I think my main bias between xarray and pytables is that xarray has dask integration built in. Stan doesn’t play nicely with dask, but it might be worth considering for future parallel processing. Ive found it more intuitive than other parallel processing libraries I’ve tried, and so that integration is attractive to me.

I think the one challenge with all of these is finding a way to make sure people who want to get at a text file or linked excel file can do that in some way. I can guarantee that people will want to make their own plots or just see their data and I think it’s worth planning that specification into the data.

edit: One current dask complaint: I was trying to run Stan and Dask at the same time and the jobs did not seem to get along well. Stan has its own internal system of parallelization, so there might need to be most care with the environment. Or it could just be that you shouldn’t try to run a bunch of computationally intensive tasks on your laptop while on a zoom video call for four hours

Best,
Justine

Mechah · January 27, 2021, 10:32am

Just a comment: the idea of 4D or even 5D tensors reminds me a bit on what the developers of the q2-micom plugin wrote in their tutorial: https://github.com/micom-dev/q2-micom/blob/master/docs/README.md

“MICOM models all biochemical reactions in all taxa, which means that the optimization problem MICOM solves included hundreds of thousands of variables.

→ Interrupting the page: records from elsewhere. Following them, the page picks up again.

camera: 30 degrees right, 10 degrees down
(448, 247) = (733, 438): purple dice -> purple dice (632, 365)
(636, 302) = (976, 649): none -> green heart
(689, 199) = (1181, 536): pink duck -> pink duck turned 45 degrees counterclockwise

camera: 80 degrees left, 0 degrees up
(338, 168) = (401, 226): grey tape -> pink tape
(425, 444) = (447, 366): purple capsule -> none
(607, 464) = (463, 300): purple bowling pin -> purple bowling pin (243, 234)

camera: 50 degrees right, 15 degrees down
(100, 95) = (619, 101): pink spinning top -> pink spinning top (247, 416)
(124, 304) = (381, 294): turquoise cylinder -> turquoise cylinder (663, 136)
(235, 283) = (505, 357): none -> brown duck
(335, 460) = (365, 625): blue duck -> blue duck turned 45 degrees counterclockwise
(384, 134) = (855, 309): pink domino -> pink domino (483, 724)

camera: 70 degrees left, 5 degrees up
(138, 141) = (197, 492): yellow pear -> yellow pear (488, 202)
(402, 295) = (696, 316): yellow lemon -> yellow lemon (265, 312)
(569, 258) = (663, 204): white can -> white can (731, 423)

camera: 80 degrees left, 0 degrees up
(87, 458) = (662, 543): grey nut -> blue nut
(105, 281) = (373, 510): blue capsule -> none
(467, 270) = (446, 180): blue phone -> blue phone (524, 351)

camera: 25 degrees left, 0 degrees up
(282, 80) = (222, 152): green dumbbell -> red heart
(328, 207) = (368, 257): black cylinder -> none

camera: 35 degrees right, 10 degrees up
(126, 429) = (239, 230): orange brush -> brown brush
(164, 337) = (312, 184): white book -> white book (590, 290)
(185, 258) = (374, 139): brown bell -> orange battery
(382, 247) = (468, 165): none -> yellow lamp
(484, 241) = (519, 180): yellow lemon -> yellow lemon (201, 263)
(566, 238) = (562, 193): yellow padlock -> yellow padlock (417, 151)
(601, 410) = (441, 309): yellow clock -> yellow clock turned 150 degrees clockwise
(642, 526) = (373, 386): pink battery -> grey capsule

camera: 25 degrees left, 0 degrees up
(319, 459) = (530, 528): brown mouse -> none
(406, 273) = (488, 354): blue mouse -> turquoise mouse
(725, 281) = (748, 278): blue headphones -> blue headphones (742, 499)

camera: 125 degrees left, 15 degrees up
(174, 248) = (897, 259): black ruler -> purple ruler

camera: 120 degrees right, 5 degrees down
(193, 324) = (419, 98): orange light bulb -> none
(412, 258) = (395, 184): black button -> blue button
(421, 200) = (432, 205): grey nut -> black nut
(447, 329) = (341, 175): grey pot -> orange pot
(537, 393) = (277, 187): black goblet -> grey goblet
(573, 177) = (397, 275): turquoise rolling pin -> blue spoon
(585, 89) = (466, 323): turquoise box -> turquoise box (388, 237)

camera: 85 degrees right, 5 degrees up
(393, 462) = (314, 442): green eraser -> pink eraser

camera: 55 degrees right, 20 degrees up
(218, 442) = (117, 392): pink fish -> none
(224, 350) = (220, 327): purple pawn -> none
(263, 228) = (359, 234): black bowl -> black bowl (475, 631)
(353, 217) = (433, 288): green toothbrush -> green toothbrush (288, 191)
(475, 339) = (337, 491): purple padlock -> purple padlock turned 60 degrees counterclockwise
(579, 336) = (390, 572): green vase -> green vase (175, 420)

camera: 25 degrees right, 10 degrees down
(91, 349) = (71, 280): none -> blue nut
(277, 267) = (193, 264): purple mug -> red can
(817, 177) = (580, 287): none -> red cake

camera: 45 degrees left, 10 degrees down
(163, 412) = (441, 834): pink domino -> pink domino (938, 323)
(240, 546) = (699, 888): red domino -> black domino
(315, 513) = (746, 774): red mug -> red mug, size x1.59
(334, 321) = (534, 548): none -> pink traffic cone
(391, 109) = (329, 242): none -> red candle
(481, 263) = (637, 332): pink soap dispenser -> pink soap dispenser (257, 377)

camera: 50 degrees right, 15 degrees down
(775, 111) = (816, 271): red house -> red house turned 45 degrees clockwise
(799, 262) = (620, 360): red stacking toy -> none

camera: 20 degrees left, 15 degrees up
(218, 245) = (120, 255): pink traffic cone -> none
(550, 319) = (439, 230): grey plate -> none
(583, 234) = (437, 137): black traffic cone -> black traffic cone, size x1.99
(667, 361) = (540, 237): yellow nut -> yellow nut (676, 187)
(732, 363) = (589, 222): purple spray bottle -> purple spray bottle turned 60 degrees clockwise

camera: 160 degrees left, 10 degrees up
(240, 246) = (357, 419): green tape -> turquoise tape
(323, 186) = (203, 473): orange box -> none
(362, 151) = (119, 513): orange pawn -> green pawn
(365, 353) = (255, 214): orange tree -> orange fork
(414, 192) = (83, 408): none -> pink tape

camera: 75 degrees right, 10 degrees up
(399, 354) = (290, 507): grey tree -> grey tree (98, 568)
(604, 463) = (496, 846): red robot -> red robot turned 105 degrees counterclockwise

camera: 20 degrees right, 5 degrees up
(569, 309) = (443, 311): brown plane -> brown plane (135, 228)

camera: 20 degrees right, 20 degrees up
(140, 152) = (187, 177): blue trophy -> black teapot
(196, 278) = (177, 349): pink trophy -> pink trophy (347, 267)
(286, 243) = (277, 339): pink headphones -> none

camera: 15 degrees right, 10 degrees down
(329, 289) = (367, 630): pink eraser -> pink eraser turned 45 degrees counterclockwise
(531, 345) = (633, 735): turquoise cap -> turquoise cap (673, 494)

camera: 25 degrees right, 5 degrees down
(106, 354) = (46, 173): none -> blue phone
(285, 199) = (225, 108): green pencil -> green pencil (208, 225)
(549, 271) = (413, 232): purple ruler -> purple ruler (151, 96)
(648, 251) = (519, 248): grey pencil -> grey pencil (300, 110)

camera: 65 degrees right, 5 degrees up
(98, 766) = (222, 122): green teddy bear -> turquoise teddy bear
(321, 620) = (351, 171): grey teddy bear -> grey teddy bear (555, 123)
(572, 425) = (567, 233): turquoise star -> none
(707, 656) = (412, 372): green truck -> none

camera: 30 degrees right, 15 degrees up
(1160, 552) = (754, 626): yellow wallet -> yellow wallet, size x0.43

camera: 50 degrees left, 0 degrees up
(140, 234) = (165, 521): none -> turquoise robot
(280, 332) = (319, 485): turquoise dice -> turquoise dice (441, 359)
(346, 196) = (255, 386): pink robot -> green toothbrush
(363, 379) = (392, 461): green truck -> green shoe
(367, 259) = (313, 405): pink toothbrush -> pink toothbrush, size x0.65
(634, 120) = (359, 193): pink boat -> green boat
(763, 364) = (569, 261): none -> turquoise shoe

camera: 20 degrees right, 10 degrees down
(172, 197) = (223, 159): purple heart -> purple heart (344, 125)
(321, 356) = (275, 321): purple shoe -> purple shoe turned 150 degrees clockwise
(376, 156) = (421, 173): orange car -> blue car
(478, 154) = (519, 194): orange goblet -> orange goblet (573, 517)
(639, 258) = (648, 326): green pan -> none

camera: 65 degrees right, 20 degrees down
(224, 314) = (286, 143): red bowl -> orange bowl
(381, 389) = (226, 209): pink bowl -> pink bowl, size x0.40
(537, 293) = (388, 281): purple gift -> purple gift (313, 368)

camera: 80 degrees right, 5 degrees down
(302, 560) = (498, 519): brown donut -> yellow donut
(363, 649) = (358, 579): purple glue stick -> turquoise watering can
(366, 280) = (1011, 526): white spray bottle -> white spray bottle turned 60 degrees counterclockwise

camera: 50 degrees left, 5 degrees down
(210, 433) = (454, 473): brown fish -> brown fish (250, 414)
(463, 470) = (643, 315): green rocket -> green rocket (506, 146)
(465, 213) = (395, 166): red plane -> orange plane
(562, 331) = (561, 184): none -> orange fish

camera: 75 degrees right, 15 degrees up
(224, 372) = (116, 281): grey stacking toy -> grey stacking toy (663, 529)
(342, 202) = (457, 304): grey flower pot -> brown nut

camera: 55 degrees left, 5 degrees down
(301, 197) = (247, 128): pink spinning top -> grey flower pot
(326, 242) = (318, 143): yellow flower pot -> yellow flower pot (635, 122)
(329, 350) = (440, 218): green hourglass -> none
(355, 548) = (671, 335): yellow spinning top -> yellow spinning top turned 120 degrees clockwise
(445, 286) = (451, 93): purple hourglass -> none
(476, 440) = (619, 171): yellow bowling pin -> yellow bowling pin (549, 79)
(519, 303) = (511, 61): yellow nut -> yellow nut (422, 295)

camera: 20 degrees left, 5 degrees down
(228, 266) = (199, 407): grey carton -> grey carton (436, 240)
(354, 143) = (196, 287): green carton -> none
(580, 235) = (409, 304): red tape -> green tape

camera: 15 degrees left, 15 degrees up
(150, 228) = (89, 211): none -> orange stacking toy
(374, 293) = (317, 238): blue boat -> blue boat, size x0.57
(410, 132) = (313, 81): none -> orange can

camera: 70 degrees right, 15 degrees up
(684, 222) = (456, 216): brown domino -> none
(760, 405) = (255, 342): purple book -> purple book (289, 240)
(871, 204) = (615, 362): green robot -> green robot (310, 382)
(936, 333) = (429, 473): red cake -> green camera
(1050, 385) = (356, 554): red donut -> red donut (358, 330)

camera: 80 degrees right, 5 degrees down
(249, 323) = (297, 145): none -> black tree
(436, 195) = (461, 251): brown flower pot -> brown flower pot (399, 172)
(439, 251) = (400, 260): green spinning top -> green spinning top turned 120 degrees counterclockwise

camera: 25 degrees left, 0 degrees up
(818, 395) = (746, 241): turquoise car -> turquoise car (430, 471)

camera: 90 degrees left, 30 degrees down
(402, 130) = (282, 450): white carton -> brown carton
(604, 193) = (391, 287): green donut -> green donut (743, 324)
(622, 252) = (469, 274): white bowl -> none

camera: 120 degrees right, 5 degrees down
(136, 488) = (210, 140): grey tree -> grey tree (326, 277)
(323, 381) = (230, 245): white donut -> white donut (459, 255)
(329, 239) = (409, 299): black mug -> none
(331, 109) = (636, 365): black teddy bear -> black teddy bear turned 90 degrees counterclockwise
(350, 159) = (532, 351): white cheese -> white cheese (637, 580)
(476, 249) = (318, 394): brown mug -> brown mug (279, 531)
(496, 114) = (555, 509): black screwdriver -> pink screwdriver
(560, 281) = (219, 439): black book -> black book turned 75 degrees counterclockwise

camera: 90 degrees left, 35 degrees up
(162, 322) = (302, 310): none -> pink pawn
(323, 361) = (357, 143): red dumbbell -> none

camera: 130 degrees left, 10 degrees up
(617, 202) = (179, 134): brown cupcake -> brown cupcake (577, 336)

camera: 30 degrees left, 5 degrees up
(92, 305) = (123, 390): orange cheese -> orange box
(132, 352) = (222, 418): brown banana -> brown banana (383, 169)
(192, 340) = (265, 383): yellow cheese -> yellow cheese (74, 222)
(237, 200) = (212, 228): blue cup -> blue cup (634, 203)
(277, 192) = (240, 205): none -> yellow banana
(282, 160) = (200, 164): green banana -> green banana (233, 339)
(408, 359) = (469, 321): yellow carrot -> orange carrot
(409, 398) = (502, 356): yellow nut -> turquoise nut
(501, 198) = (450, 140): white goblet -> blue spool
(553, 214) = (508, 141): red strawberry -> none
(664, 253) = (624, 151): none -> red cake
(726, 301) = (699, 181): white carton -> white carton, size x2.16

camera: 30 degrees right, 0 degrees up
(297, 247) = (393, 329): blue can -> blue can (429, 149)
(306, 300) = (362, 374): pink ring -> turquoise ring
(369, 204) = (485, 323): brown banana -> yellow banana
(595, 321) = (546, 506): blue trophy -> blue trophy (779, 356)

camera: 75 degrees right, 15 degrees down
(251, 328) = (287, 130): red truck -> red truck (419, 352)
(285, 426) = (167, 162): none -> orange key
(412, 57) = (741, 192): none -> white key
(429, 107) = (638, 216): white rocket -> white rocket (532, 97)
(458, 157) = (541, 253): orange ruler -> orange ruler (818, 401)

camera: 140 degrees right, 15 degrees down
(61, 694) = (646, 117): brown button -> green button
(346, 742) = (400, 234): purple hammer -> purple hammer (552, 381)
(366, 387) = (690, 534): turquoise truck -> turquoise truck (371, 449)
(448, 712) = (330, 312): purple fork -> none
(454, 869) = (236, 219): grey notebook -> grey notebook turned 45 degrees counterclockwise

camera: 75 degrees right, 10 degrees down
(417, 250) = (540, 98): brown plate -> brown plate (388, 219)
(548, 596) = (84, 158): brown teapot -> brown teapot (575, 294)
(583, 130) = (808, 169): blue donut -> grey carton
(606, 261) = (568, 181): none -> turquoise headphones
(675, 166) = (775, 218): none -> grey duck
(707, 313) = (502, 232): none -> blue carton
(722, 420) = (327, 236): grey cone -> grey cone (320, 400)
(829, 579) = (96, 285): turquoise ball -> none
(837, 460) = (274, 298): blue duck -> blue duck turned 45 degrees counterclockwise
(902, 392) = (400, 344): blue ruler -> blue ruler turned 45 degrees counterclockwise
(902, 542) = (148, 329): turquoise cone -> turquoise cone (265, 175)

There are only a few numerical solvers that can solve quadratic programming problems of that scale. Right, now we support CPLEX or Gurobi”

I’m definitely not deep enough into all the statistics of Songbird and Aldex2, or differential and tensor types etc. so simply ignore my comment if numerical solvers won’t be of any help here

mortonjt · January 28, 2021, 5:16pm

Good point. @cdiener thoughts?

cdiener · January 28, 2021, 7:44pm

I think solving large poorly conditioned numerical systems is out of the scope of Qiime but some of the output types from q2-micom are indeed kind of tensors (partially sparse though).

For instance, the fluxes are (sample) x (taxon) x(flux for each reaction). Currently, this is stored in a long DataFrame (each row is sample - taxon - reaction - flux) and saved as csv which is definitely not optimal in terms of storage. This is the reason why the plugin currently only outputs transport fluxes and not all of them. This would become even worse with the intervention simulations (not yet in the plugin) where you get (sample) x (taxon) x(modification) x (flux for each reaction). So I would use those types if available.

Additional challenges may lie in finding a good abstraction that works for most use cases and finding a file format that is compatible with the Qiime requirement that it “is accessible long-term (e.g. 20 years)” since that is not the case for most serialized formats or HDF5.

cmartino · January 29, 2021, 2:47am

Good discussion @mortonjt! In Gemelli, we represent the N-dimensional tensors as numpy arrays and do all of the tensor operations in memory and write only the results which are matrices. Sparsity could certainly be an area of improvement in this use case - but folding and unfolding are hard enough with dense arrays.

gibsramen · January 30, 2021, 11:44pm

I like @jwdebelius’ idea of using xarray though admittedly I’m more familiar with it than the others mentioned. One of my thoughts is about dimension order being a concern here - for 2D data structures it’s easy and often intuitive to enforce a standard (sample x feature for FeatureTable, feature x covariate for FeatureData[Differential], etc.) but when we start introducing more I imagine this could cause some frustration when saving and loading FeatureTensor objects.

At the abstracted level I could foresee a headache figuring out which dimension is Feature in some N-dimensional tensor if not named like in xarray. Named dimensions could alleviate some of these issues.

mortonjt · February 3, 2021, 3:54am

@gibsramen, good point – perhaps for the FeatureData[Differential] type, we should have some minimal enforcement about what the dimension names should be, similar to how sampleid, sample-id, featureid, feature-id are handled in the qiime metadata / feature metadata, or how Biom has the sample and observation names.